Tucker began his career with the NYPD in 1969 when he started as a police trainee becoming a uniformed officer in 1972. In 1991 he retired after 22 years and was nominated by President Barack Obama as deputy director in the Office of National Drug Policy Control.

In January he came back to the NYPD serving as Deputy Commissioner of Training. Tucker was sworn in at a press conference at police headquarters on Wednesday. He is the No. 2 person in leadership of the NYPD and the highest ranking African American in the department.

“Mr. Tucker brings a wealth of knowledge to the position,” said City Council Member Jumaane Williams. “At the same time, it is our hope that he believes in and has the authority to help lead the department toward the cultural systemic shift that is needed. We know that there is a systemic issue within the department that revolves around race and class in this city, and we need leadership within the department to deal with tensions that have plagued the NYPD and communities of more color for decades.”

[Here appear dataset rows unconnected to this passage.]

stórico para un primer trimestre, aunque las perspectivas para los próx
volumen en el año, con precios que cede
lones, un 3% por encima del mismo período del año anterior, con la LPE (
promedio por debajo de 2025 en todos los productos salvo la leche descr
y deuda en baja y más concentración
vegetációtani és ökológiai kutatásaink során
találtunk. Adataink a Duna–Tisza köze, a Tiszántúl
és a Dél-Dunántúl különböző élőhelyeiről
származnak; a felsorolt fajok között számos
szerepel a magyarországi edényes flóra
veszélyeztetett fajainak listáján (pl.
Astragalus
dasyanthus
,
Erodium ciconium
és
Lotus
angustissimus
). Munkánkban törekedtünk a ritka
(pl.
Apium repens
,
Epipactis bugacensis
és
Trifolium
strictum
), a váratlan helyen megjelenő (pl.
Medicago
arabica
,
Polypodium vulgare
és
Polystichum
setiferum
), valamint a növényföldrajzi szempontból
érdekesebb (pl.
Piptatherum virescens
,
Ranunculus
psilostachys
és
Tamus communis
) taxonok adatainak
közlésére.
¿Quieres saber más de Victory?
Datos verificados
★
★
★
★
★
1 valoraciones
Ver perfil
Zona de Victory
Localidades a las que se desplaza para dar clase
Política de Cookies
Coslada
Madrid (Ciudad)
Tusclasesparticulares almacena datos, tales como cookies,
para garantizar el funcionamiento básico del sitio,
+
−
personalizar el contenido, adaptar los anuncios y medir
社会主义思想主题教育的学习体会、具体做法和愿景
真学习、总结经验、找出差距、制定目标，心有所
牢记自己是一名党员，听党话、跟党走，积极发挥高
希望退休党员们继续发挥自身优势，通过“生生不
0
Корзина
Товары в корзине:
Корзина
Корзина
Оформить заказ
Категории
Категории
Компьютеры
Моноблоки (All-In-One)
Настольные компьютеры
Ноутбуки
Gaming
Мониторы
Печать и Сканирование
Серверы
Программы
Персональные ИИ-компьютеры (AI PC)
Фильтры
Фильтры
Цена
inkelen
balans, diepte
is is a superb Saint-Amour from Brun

The Rev. Al Sharpton said he met with President Obama on Wednesday along with four other civil rights leaders on his plans for his fourth quarter He also spoke with Mayor Bill de Blasio about Commissioner Bratton appointing Tucker as First Deputy Commissioner.

“I have known, Mr. Tucker, who like me is from Brooklyn, throughout the years though we have never worked closely together,” Sharpton said. “I hope to meet with him about my concerns for the need for police reforms and fair interactions between community and policing. I would hope those conversations lead to a candid and fruitful continuation of making the city fairer and safer.”

Communities United for Police Reform said in a statement that Tucker will be judged on taking action to change the NYPD. The advocacy group also said that New Yorkers want concrete reform to the department.

“Ray Kelly noted this week that the NYPD currently looks the same as it did before de Blasio was elected. Bratton, Tucker and other senior leadership at the NYPD must focus on ensuring that officers are not treated as above the law when they brutalize civilians. They must end discriminatory practices such as unlawful searches, racially-biased marijuana arrests and hyper-enforcement of minor infractions in communities of color,” said Priscilla Gonzalez, a spokeswoman for Communities United for Police Reform .

The installation of Tucker comes after the shocking resignation of Banks last week.